ISIS and the 'Islamophobia' Fallacy
Franck Salameh
Society, Europe
Don’t hate Islam. Critique it.
Who does not recall the early 2015 slogan “Je suis Charlie” taking social media by storm, galvanizing the world in solidarity following the ISIS massacre of twelve cartoonists and staffers of the French satirical weekly Charlie Hebdo? And who has not, even in a mere flash of compassion, displayed the various sad iterations of “Je suis Charlie” in subsequent months, on the heels of additional—lewder, more brazen—orgies of carnage perpetrated by votaries of ISIS? Yet, even as “Je suis Paris,” “Je suis Bruxelles,” “Je suis Beirut,” “Je suis Orlando,” “Je suis Nice” and suchlike came to define our modern times’ indignation in the face of depravity, they also illustrated puzzling indolence, impotence, disorientation and aphasia before a millenarian, apocalyptic malady that many remain ill prepared to call by name—let alone combat and maim.
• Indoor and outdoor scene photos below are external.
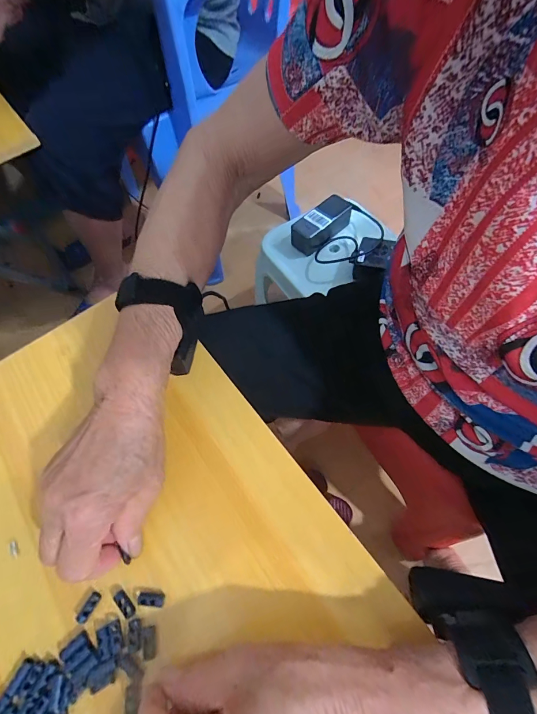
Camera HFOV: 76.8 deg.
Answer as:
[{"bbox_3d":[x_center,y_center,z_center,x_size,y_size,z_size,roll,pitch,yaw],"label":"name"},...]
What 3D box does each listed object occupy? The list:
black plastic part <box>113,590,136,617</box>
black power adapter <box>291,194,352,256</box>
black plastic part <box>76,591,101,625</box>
[{"bbox_3d":[-0.102,0.175,0.240,0.018,0.006,0.007,40,73,20],"label":"black plastic part"},{"bbox_3d":[0.108,-0.271,0.700,0.125,0.064,0.056,-41,66,-15],"label":"black power adapter"},{"bbox_3d":[-0.128,0.178,0.240,0.008,0.004,0.019,22,55,13],"label":"black plastic part"}]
Then came the July 26, 2016 slaughter of a geriatric French priest, on the altar of his church, in the Norman city of Rouen in northern France; a dreadful deed, yet one barely meriting mention, let alone drawing spates of outrage and media brouhahas accorded earlier feats of religious barbarity. Even an otherwise spunky, unvarnished, straight-talking pope would remain speechless at this horror when his pastoral duty might have required he spoke. And so, “Je suis épuisé,” “I am exhausted,” seems to have become the meme of choice; the times’ appropriate, diffident, politically correct response to an abomination otherwise better left euphemized, exorcised, placated, unnamed.
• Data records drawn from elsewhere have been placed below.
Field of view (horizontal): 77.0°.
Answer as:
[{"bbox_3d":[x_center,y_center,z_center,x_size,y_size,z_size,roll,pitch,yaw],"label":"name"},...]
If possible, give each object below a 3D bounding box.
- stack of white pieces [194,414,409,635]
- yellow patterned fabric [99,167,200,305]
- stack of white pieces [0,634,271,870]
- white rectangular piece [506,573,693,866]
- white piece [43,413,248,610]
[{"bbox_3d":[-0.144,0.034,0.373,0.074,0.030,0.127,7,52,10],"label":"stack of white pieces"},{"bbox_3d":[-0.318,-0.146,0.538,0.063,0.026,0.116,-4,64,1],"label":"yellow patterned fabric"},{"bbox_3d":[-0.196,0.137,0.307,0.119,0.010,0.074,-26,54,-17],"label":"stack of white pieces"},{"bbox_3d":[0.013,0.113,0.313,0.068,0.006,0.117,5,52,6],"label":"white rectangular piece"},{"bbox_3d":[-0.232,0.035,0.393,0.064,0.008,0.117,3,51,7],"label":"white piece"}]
Yet it is precisely this form of resignation that leads to the victory of a radical Islamist party in the 2022 French presidential election in Michel Houellebecq’s dystopian novel Soumission. In Houellebecq’s narrative, the French Muslim Brotherhood’s Mohammed Ben Abbes clinches the presidency by upholding retrograde, misogynistic, patriarchal, archaic ultraconservative values, and squashing the right-wing National Front party in a brief “civil war” (with the help of the “progressive,” “enlightened” rabidly secular Socialist Party), transforming France and Frenchness into an unimaginable, degraded state of being.